Reputation: 45
I have data that I want to preform a batched process on using two GPUs in parallel, so I wrote the following worker class:
class Worker(multiprocessing.Process):
def __init__(self, gpu_id: int, res_queue: multiprocessing.Queue(), class_func: GPUFanc):
super().__init__()
self.gpu_id = gpu_id
self.func = class_func
self.res_queue = res_queue
def run_func(self):
with cp.cuda.Device(self.gpu_id):
self.res_queue.put(self.class_func.run_func(self.batch))
def alloc_batch(self, batch):
with cp.cuda.Device(self.gpu_id):
self.batch = cp.asarray(batch)
So I'm putting the results into a queue to deal with later, and the way that I initialize and run those workers is:
queue_list = [multiprocessing.Queue() for i in range(num_gpus)]
workers = []
for i in range(num_gpus):
workers.append(Worker(gpu_ids[i], queue_list[i], func_class_object)
for worker in workers:
worker.start()
for num_batch in range(num_batches):
main_batch = get_batch(num_batch) # Gives some arbitrary batch of data
divided_batches = devide_batch(main_batch, num_gpus)

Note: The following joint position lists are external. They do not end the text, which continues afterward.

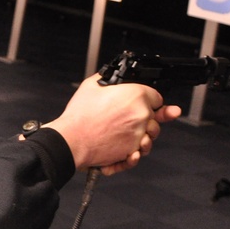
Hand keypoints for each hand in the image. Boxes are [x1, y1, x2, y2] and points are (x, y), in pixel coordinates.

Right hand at [43, 74, 181, 175]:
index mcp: (136, 96)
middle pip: (155, 116)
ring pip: (151, 135)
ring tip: (130, 133)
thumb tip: (111, 77)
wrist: (72, 140)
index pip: (156, 97)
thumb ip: (108, 78)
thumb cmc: (80, 116)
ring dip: (144, 134)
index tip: (143, 102)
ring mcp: (138, 135)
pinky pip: (141, 152)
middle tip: (129, 117)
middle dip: (146, 117)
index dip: (148, 99)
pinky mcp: (131, 151)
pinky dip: (135, 151)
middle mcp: (141, 115)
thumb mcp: (91, 85)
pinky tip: (128, 148)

for worker_ind in range(len(workers)):
workers[worker_ind].alloc_batch(divided_batches[worker_ind])
for worker in workers:
worker.run_func()
# ------ Take out all the batches results from queues after the for loop ------
and then I'm calling worker.join().
My questions is does the two processes run in parallel when I'm calling the "worker.run_func()" inside the for loop or the call waits for the run_func to finish in every iteration.
If it isn't in parallel what changes I need to make to achieve it.
Also when looking with "nvidia-smi -l 1" I can see that the GPUs work one after the other according to the utilization section.
Upvotes: 0
Views: 55